Hmm, yeah, now I read the datasheets, it's longer than I assumed - in the order of seconds. For example, a Bourns MF-R020 I was looking at is just over 2s @ 1A, and approx. 10s @ 400mA.
Yup! Meanwhile, the TVS is burning, say, 26V at 400mA+ (>10W) for those seconds.
TVSs usually fail shorted (until you reach their own, ahem, fusing current...), so the TVS can still manage to protect the circuit, sacrificing itself in the process. The fuse later clears the short, preventing a fire hazard.
It's a good system, but for almost everything, it's a "your circuit board is toast anyway" situation. Sure, you can repair it, but it's not usually worth doing.
So, the arrangement I want is: 1N4007 > fuse > TVS?
Yes. Or...
On the other hand, if you have an ESD event, the diode might be gone when the TVS starts clamping the voltage.
I've also seem huge diodes blown up when reverse polarized. It was a badly designed crowbar. Not pretty.
I would use bidirectional TVS and put the diode after the fuse and the TVS.
Either way has valid reasons!
If you're expecting a suitably dangerous amount of negative transient/surge, the series diode can get toasted. It does allow a higher reverse rating, though -- if you
really needed to handle a big reverse surge, the nice thing is, you can use a 1N4007 (which hardly drops any more Vf) to get a 1kV reverse rating, then put on basically any value MOV (say, 50V to 300V), and have that reverse surge handled better than anything.
You can employ a similar strategy in the forward direction, but you have the added difficulty of limiting the circuit's load voltage (which the LDO does to a point, but if you need considerably more than 30V, well...). If you can get a huge compliance range, though, you can do away with pricey TVSs and use a big dumb MOV there -- and gulp down mondo surges like it's nothing!
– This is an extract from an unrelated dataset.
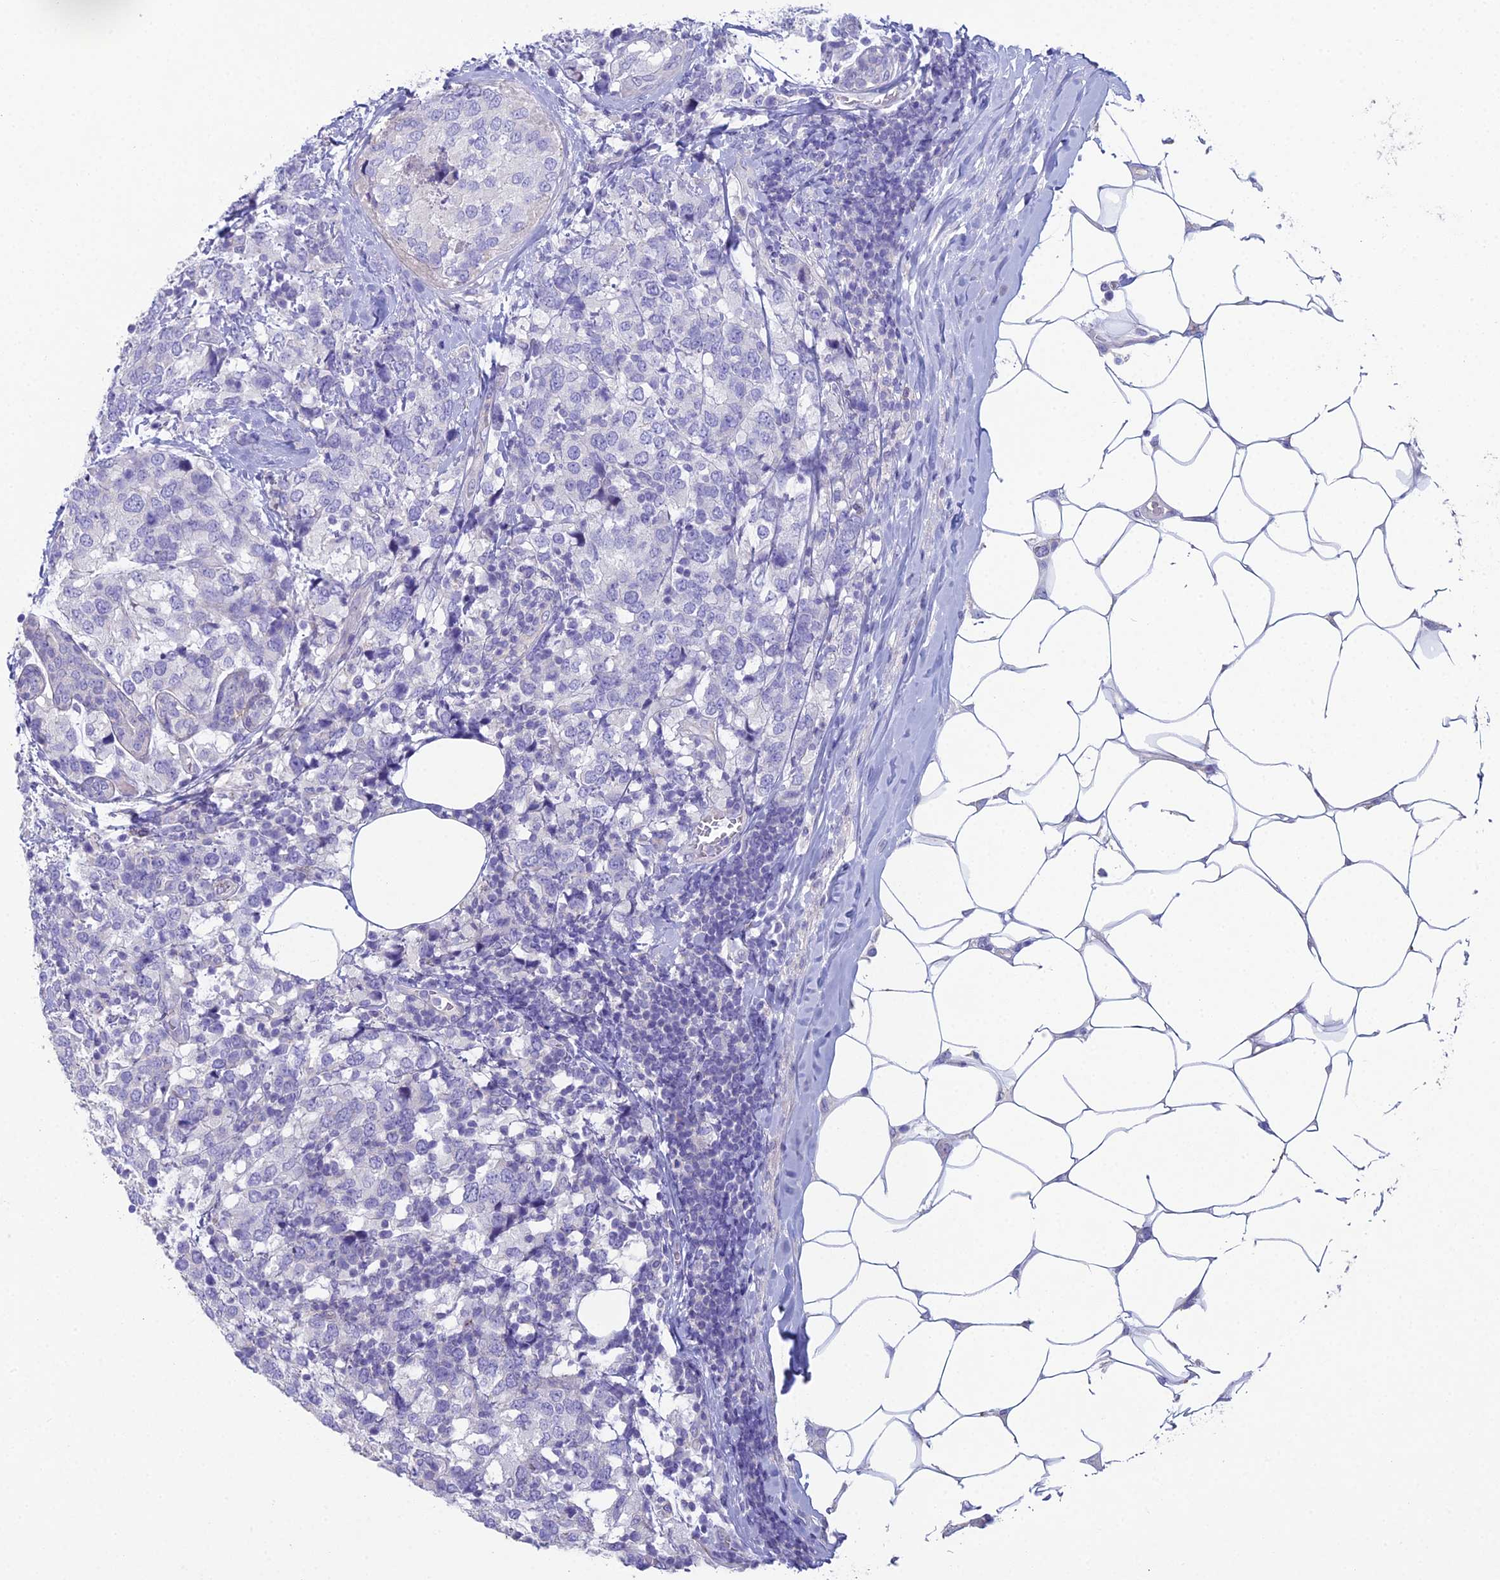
{"staining": {"intensity": "negative", "quantity": "none", "location": "none"}, "tissue": "breast cancer", "cell_type": "Tumor cells", "image_type": "cancer", "snomed": [{"axis": "morphology", "description": "Lobular carcinoma"}, {"axis": "topography", "description": "Breast"}], "caption": "Immunohistochemistry (IHC) micrograph of breast cancer stained for a protein (brown), which reveals no positivity in tumor cells.", "gene": "NCAM1", "patient": {"sex": "female", "age": 59}}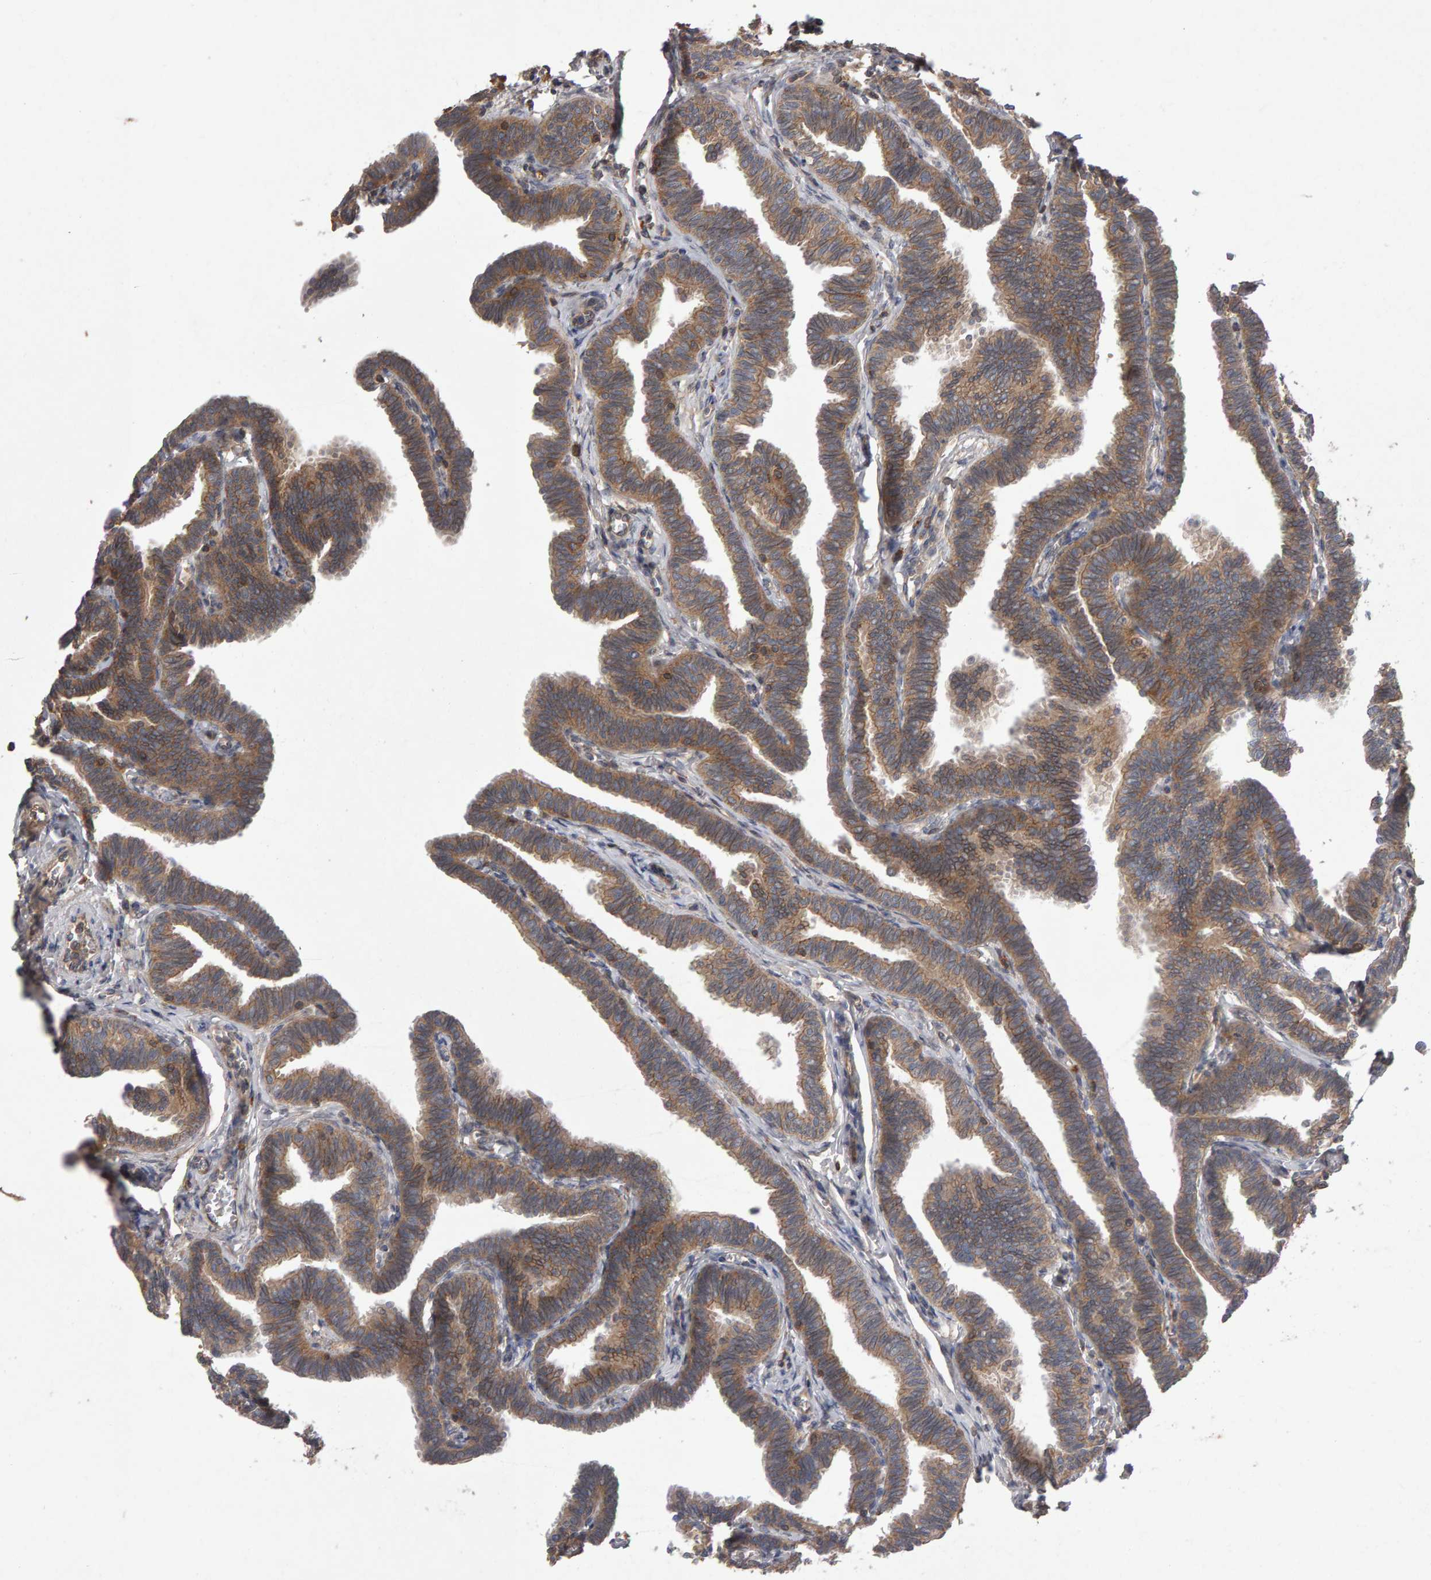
{"staining": {"intensity": "moderate", "quantity": ">75%", "location": "cytoplasmic/membranous"}, "tissue": "fallopian tube", "cell_type": "Glandular cells", "image_type": "normal", "snomed": [{"axis": "morphology", "description": "Normal tissue, NOS"}, {"axis": "topography", "description": "Fallopian tube"}, {"axis": "topography", "description": "Ovary"}], "caption": "A medium amount of moderate cytoplasmic/membranous staining is seen in about >75% of glandular cells in normal fallopian tube. The staining was performed using DAB (3,3'-diaminobenzidine) to visualize the protein expression in brown, while the nuclei were stained in blue with hematoxylin (Magnification: 20x).", "gene": "PGS1", "patient": {"sex": "female", "age": 23}}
Probably not something you'd do for most any automotive application, but it would be an excellent approach for high-reliability and mission-critical (aerospace, military) gear.
Is there any point me using an LM2931 now I have a discrete reverse-polarity diode and the TVS? I initially chose it because of its built-in reverse-polarity and load dump protection, but I guess this is redundant now I have external counter-measures (because I want some 'safe' 12V as well, not just for 5V). Would I now be just as well-off using a cheap LM7805/LM78L05?
Well, an LDO will get you a lower minimum input voltage -- maybe good for low-battery or cranking conditions. If you don't need that, a regular 7805 isn't bad.
Why do radial through-hole PTC fuse packages have such a large lead stand-off height from the board?
Remember how they have to heat up to "open"?
SMT polyfuses are dubious components. Current rating depends on how they're wired up -- you want to avoid connecting to them with heavy copper pours, because you can easily double the trip current by dissipating heat. (And that's on top of the already-poor tolerance on the trip current, which is all the more reason to remember -- they're for fire protection, not protecting the attached device!)
You also want to avoid placing them near super-hot components (resistors, heatsinks?), for the same reason -- if the trip point is when the active PTC-stuff reaches ~150C, that means your trip current also goes to zero, as ambient goes to 150C! If you need an 85C maximum ambient, you need twice the (trip at 25C ambient) rating just to keep the thing running normally!
They're also rather unreliable, so don't depend on them for anything critical. It's a CYA component -- as a fuse should only ever be.
If you need limiting, put in a current-limiting or protecting circuit -- and expect to pay for it as well (reliability isn't free!).